And make no mistake: The symbolism in the ad is brilliant. McGuinty is about love and togetherness. Tory is about rancour and division. Give the Premier's people credit. Even if it's the other guy who makes the mistake, it takes a pro to exploit it properly. And that's what the Mc-Guinty spin machine is doing.
So how exactly did Tory step into this mess? It couldn't have been the polls that led him into it. According to an Ipsos-Reid survey reported in yesterday's Post, 62% of Ontario voters said they opposed Tory's school-funding plan. My theory?

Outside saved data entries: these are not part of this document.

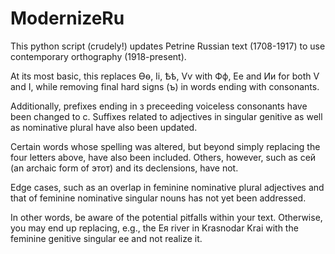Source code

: # ModernizeRu
This python script (crudely!) updates Petrine Russian text (1708-1917) to use contemporary orthography (1918-present).

At its most basic, this replaces Ѳѳ, Іі, Ѣѣ, Ѵѵ with Фф, Ее and Ии for both Ѵ and І, while removing final hard signs (ъ) in words ending with consonants.

Additionally, prefixes ending in з preceeding voiceless consonants have been changed to с.
Suffixes related to adjectives in singular genitive as well as nominative plural have also been updated.

Certain words whose spelling was altered, but beyond simply replacing the four letters above, have also been included.
Others, however, such as сей (an archaic form of этот) and its declensions, have not.

Edge cases, such as an overlap in feminine nominative plural adjectives and that of feminine nominative singular nouns has not yet been addressed.

In other words, be aware of the potential pitfalls within your text. Otherwise, you may end up replacing, e.g., the Ея river in Krasnodar Krai with the feminine genitive singular ее and not realize it.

Blame it on the chicken.
I am talking here of the rubber chicken dinners every politician attends in hopes of securing endorsements from this or that civic group. A generation ago, this meant going to the Rotary Club, or a local church. But times have changed in multicultural Ontario. And the hottest rubber-chicken gigs are now splashy dinners hosted by ethnic and religious groups in grand hotel ballrooms.
As a journalist, I've been to a thousand of these. Community grandees bring their families and make expensive bids at silent auctions. Airline tickets to Tel Aviv or Delhi or Cairo or Beijing are raffled off. Speeches are made, fundraisers are thanked, a slick video from the old country is displayed on giant screens and then John Tory or some similar specimen is trotted out to say a few decorous words about diversity.
Then we all look under our plates for a sticker. The winner claims the centre-piece. We eat dessert and then everyone goes home.
I'm betting that Tory hatched on his school-funding idea sometime between the chicken and the dessert -- when he was shaking hands with a steady stream of parents, each of whom trotted up to the head table to tell Tory why the state should pay for his kids' religious education. In a private session after the event, community leaders gave Tory the same message. "This is what our base wants," they told him. "This issue will guide how our people vote."
Then Tory gets the bright idea: The grassroots have spoken. Polls be damned. Religious school funding is the issue that will unite the new, multicultural Ontario.
Except, of course, it hasn't. Because the people you meet at these rubber chicken dinners aren't representative of the ordinary Ontarians who eat their chicken at home, or out of a drive-thru bag. Being self-selected ethnic-group activists who take their cultural identity seriously enough to spend small fortunes on private religious education, they aren't even representative of the broader, more assimilated ethnic communities they purport to represent.
The only way to dethrone a smooth, dogmatically centrist, (relatively) popular politician like McGuinty is by finding a populist wedge issue and torquing it hard. But Tory has never been able to do that because he's a risk-averse politician who instinctively embraces the elite consensus on all the issues that really matter. And so he's wasted his time in opposition, issuing knee-jerk press releases about gun violence, factory layoffs and tinker-toy spending scandals, but never giving anyone any indication that he'd change the way the province is run in any substantive way.

Then, the one time he makes a bold leap, he does it by following not the will of voters, but a handful of self-interested sectarian elites. That's what you get for eating too much rubber chicken.